▶ _CHALLENGE_: Arrange every line of the records below as one numbered list, omitting any blank lines. Leave the pictures out of your answer.

:: DATA PROVIDED

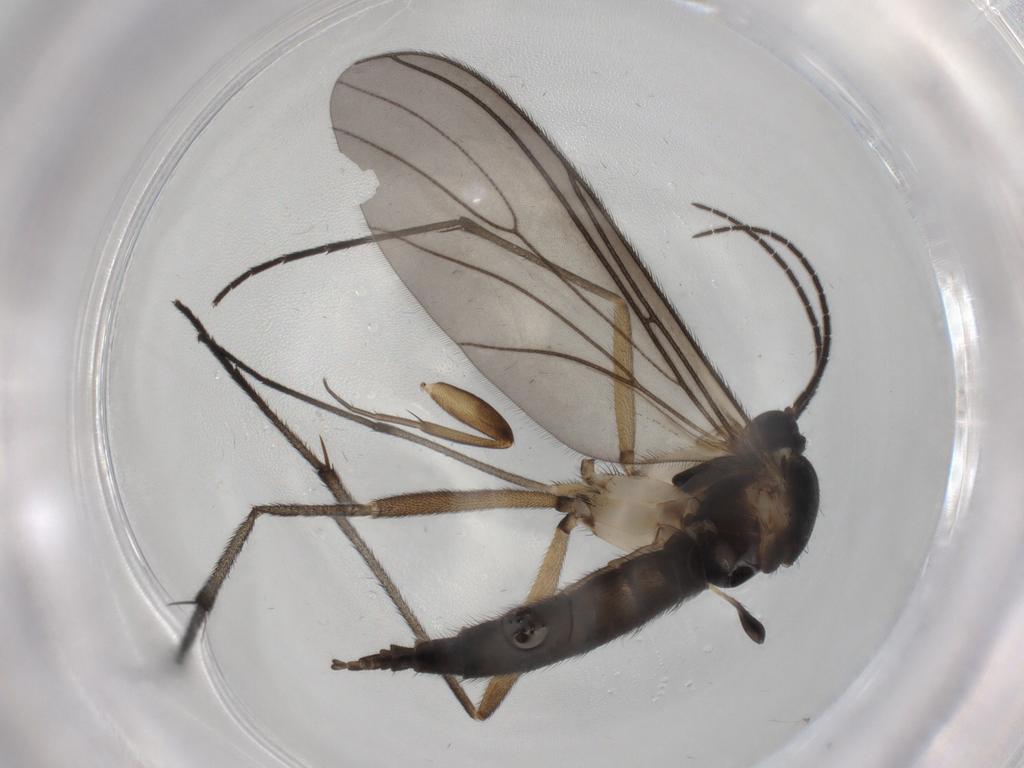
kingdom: Animalia
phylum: Arthropoda
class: Insecta
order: Diptera
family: Sciaridae
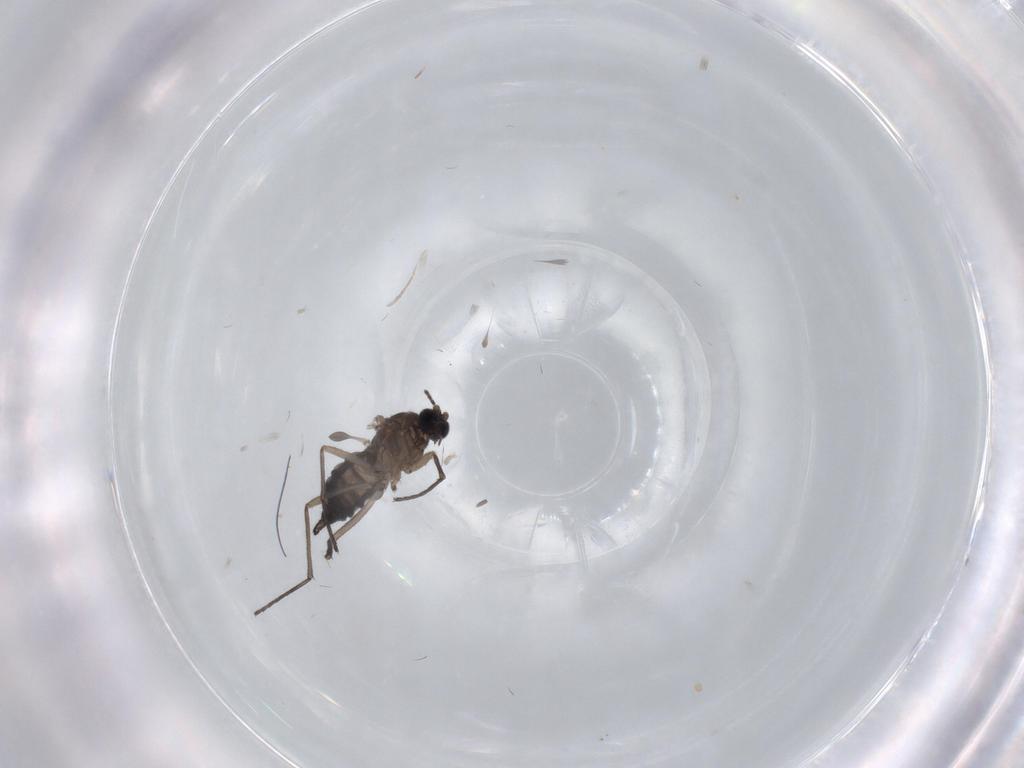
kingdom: Animalia
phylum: Arthropoda
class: Insecta
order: Diptera
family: Sciaridae
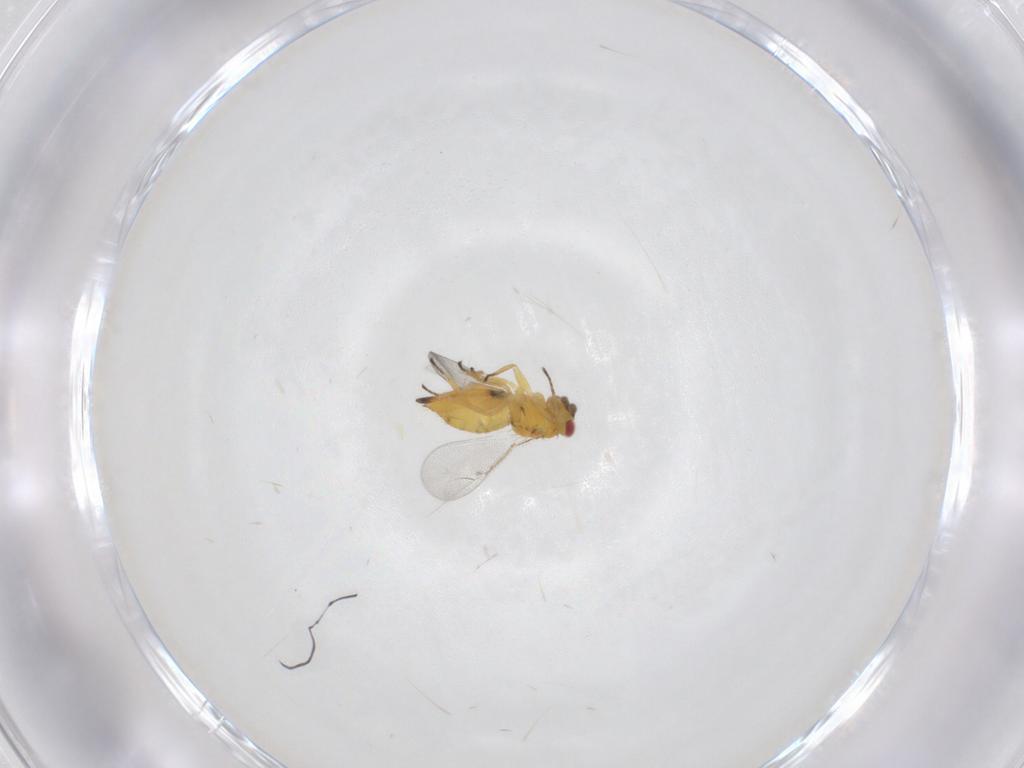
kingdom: Animalia
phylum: Arthropoda
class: Insecta
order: Hymenoptera
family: Eulophidae
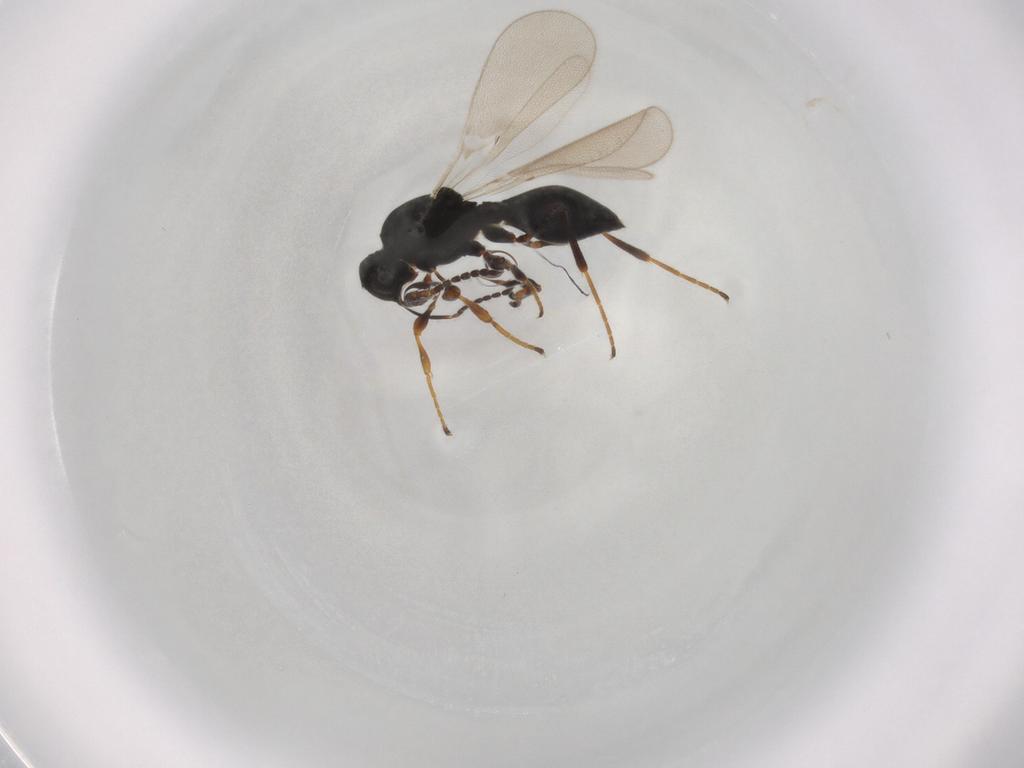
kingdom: Animalia
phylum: Arthropoda
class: Insecta
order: Diptera
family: Mythicomyiidae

::::

▶ _OUTPUT FOR THIS TASK_:
1. kingdom: Animalia
2. phylum: Arthropoda
3. class: Insecta
4. order: Diptera
5. family: Sciaridae
6. kingdom: Animalia
7. phylum: Arthropoda
8. class: Insecta
9. order: Diptera
10. family: Sciaridae
11. kingdom: Animalia
12. phylum: Arthropoda
13. class: Insecta
14. order: Hymenoptera
15. family: Eulophidae
16. kingdom: Animalia
17. phylum: Arthropoda
18. class: Insecta
19. order: Diptera
20. family: Mythicomyiidae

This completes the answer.